Dick Sand no dejaba de observar a su alrededor, fijándose en los variados tipos de vegetación característicos de la tierra que cruzaba y otros detalles que creía podían serle de interés. Hacía muchas preguntas a Harris que éste contestaba con largas explicaciones.
- ¿Será necesario cruzar los Andes? -preguntó una vez el grumete.
-Tranquilícese, amigo -contestó Harris-. No abandonaremos esta llanura, cuyas elevaciones más considerables no exceden de 1.500 pies.
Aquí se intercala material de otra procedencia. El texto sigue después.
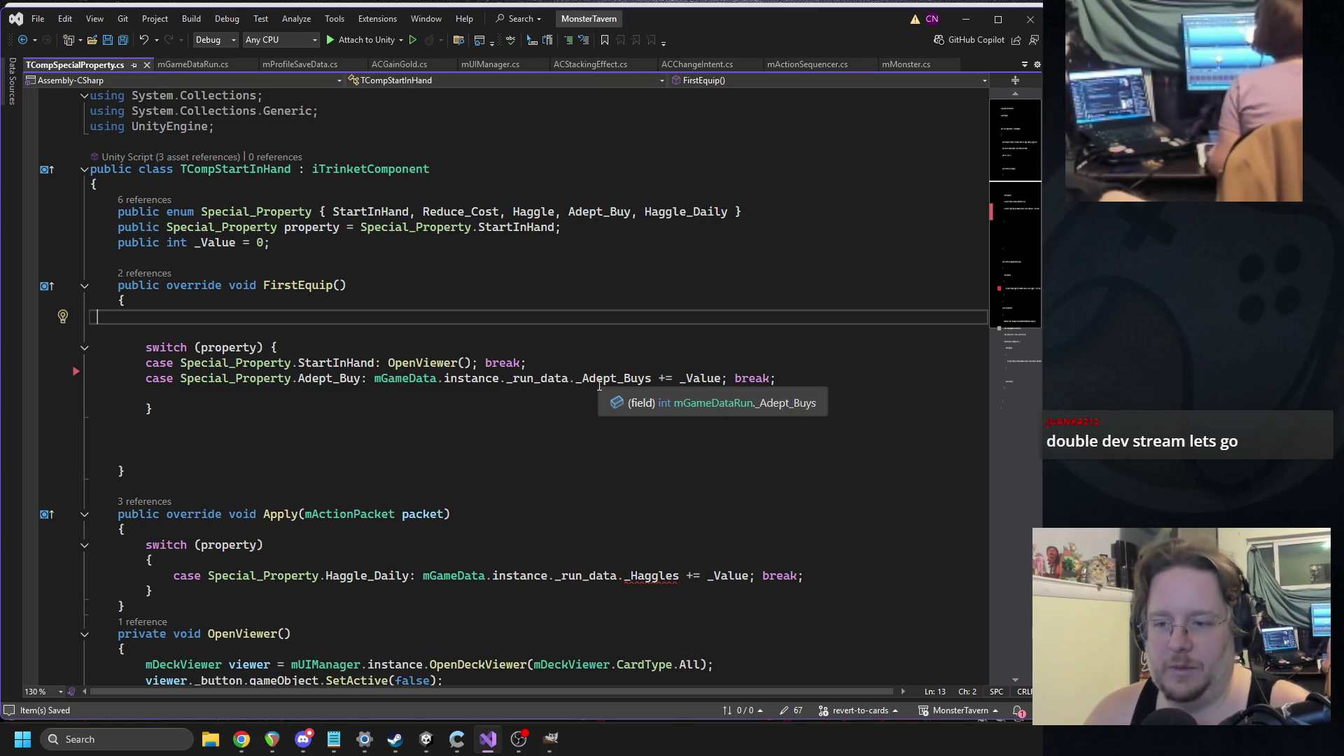
click(146, 65)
Sin medio de transporte no me hubiera comprometido a esta aventura si hubiese sido preciso cruzar la cordillera.
-O sea -comentó Dick-, que habría sido preferible subir o bajar por la costa.
-En efecto, hubiera sido mucho mejor, de no dirigirnos a la hacienda de mi hermano que está situada en esta parte de la región. Nuestro viaje no ha de ofrecer más dificultades que las halladas hasta ahora. Además, aunque consideremos que este bosque es inmenso, estoy acostumbrado a viajar por selvas y cualquier detalle me es suficiente para orientarme. No tema, amigo. Tenga la seguridad de que les conduciré adonde vamos.